[Dataset excerpt]
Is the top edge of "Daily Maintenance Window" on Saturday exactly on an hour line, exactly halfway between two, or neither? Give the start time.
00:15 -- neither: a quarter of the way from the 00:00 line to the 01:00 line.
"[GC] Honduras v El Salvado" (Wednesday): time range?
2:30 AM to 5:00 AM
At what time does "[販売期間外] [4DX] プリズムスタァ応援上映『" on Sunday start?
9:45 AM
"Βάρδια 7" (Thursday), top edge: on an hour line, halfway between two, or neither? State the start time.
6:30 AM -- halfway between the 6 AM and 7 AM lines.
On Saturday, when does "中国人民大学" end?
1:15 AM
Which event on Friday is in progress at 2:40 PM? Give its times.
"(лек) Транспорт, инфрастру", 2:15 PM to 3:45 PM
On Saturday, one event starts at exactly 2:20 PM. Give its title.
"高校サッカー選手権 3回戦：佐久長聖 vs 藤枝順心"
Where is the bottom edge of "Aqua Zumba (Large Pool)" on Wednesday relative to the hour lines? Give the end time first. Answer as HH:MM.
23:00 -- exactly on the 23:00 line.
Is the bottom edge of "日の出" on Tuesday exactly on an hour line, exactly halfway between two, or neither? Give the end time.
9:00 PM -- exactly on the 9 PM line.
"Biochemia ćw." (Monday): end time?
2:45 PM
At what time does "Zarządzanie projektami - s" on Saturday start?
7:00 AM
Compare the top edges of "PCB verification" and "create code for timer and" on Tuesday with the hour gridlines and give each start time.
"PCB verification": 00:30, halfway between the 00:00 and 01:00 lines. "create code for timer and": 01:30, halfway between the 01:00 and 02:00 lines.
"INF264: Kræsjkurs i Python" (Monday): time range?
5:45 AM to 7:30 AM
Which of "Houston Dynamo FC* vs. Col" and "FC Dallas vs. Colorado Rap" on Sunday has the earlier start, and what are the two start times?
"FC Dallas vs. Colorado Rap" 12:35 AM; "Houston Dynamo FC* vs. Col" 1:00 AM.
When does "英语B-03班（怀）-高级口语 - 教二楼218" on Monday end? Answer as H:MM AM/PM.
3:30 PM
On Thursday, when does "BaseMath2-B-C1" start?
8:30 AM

Stated goal: Rewrite everything from the line containing "On Saturday, one" down to the end of the material, with "end time" changed to "finish time" and nothing else altered.

Exercise answer:
On Saturday, one event starts at exactly 2:20 PM. Give its title.
"高校サッカー選手権 3回戦：佐久長聖 vs 藤枝順心"
Where is the bottom edge of "Aqua Zumba (Large Pool)" on Wednesday relative to the hour lines? Give the finish time first. Answer as HH:MM.
23:00 -- exactly on the 23:00 line.
Is the bottom edge of "日の出" on Tuesday exactly on an hour line, exactly halfway between two, or neither? Give the finish time.
9:00 PM -- exactly on the 9 PM line.
"Biochemia ćw." (Monday): finish time?
2:45 PM
At what time does "Zarządzanie projektami - s" on Saturday start?
7:00 AM
Compare the top edges of "PCB verification" and "create code for timer and" on Tuesday with the hour gridlines and give each start time.
"PCB verification": 00:30, halfway between the 00:00 and 01:00 lines. "create code for timer and": 01:30, halfway between the 01:00 and 02:00 lines.
"INF264: Kræsjkurs i Python" (Monday): time range?
5:45 AM to 7:30 AM
Which of "Houston Dynamo FC* vs. Col" and "FC Dallas vs. Colorado Rap" on Sunday has the earlier start, and what are the two start times?
"FC Dallas vs. Colorado Rap" 12:35 AM; "Houston Dynamo FC* vs. Col" 1:00 AM.
When does "英语B-03班（怀）-高级口语 - 教二楼218" on Monday end? Answer as H:MM AM/PM.
3:30 PM
On Thursday, when does "BaseMath2-B-C1" start?
8:30 AM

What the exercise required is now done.